| Damodaran: You had enough time
New Delhi, Dec. 21: The Securities and Exchange Board of India (Sebi) today said the government had not sought an extension of the deadline for implementing Clause 49 of the listing agreement.
The clause mandates that at least 50 per cent of the members of the board of a listed company should be independent directors.
All companies whose shares are traded on exchanges will have to comply with the provision by December 31.
“None that I know,” Sebi chairman M. Damodaran said when asked if the government has sought an extension of the deadline.
As the Sebi chief stuck to his guns, J.J Irani, the author of the Irani committee report on independent directors, dismissed rumours about a conflict between his proposals and the Clause 49 of Sebi’s listing agreement.
Irani has suggested changes to the Companies Act to increase the number of independent directors on the boards of companies.
“I had a discussion with Damodaran and he has told me that there is no conflict at all,” the Tata Sons director said at the sixth international conference on governance in Mumbai.
“Clause 49 is about to be implemented in less than 10 days. It is not a checklist method but has substance rather than form,” Irani added. Asked if companies would have comply with the revised Clause 49, Irani said they had been given enough of it.

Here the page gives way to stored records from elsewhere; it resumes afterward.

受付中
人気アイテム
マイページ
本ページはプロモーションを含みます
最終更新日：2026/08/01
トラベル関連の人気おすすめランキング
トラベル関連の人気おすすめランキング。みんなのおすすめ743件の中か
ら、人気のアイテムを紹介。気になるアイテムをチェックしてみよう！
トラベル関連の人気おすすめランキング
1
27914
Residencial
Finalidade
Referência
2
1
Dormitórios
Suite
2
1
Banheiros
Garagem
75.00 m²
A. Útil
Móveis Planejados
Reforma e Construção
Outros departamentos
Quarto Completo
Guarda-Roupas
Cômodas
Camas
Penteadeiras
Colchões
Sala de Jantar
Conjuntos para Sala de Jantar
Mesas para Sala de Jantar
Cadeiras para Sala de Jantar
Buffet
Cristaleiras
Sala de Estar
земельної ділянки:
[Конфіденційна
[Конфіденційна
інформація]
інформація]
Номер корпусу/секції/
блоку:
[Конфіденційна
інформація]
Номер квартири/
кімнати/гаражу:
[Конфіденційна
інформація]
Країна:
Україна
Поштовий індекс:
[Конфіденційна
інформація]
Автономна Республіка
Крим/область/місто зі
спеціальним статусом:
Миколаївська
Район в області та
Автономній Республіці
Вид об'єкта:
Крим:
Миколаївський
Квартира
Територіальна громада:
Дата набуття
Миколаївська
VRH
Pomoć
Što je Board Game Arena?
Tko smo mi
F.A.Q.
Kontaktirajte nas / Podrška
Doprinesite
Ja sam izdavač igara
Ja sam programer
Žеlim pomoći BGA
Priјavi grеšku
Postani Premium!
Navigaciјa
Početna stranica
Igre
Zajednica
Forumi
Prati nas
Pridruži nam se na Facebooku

“Initially, they were given six months and then nine months as grace period,” he said.
On the other amendments proposed to the Companies Act, he said the new law would be simple, practical and conducive for entrepreneurship.
While the Irani Committee recommended that a third of the boards of listed companies should be made up of independent directors, Clause 49 of the listing agreement takes that figure up to 50 per cent in firms which have an executive chairman.

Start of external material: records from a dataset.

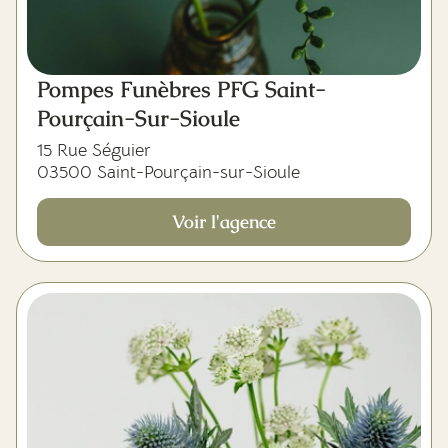
Pompes Funèbres PFG Saint-
Pourçain-Sur-Sioule
15 Rue Séguier
03500 Saint-Pourçain-sur-Sioule
Voir l'agence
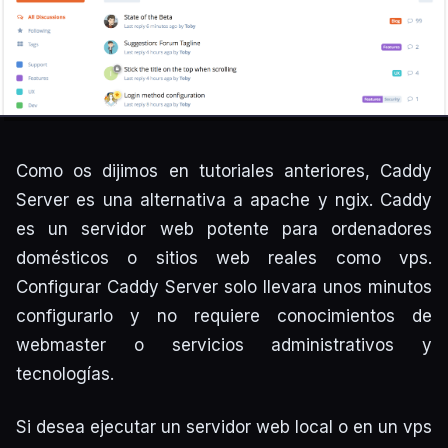
Como os dijimos en tutoriales anteriores, Caddy
Server es una alternativa a apache y ngix. Caddy
es un servidor web potente para ordenadores
domésticos o sitios web reales como vps.
Configurar Caddy Server solo llevara unos minutos
configurarlo y no requiere conocimientos de
webmaster o servicios administrativos y
tecnologías.
Si desea ejecutar un servidor web local o en un vps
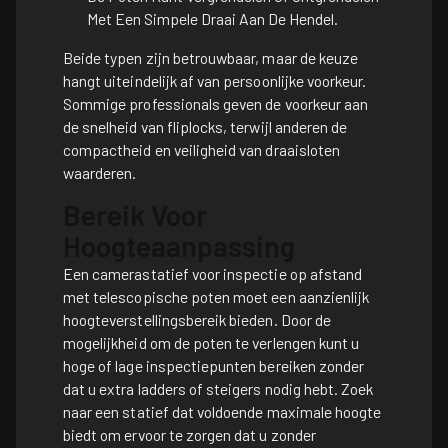
Met Een Simpele Draai Aan De Hendel.
Beide typen zijn betrouwbaar, maar de keuze
hangt uiteindelijk af van persoonlijke voorkeur.
Sommige professionals geven de voorkeur aan
de snelheid van fliplocks, terwijl anderen de
compactheid en veiligheid van draaisloten
waarderen.
Bereik Voor
Hoogteaanpassing
Een camerastatief voor inspectie op afstand
met telescopische poten moet een aanzienlijk
hoogteverstellingsbereik bieden. Door de
mogelijkheid om de poten te verlengen kunt u
hoge of lage inspectiepunten bereiken zonder
dat u extra ladders of steigers nodig hebt. Zoek
naar een statief dat voldoende maximale hoogte
biedt om ervoor te zorgen dat u zonder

While maintaining the Sebi rules that independent directors should constitute at least a third of the board, Irani said the organisations the FI nominees represent have definite interest in the company’s affairs.
Irani said independent directors normally have tenures ranging from four to five years. “So, we are not looking for too many of them at this point.”
In this context, he said the Tatas have decided to split the post of the chairman and managing director in their group firms. “No person holds the posts of chairman and managing director together in any Tata company.”
“Experience, rather than training, should be necessary for independent directors,” Irani added.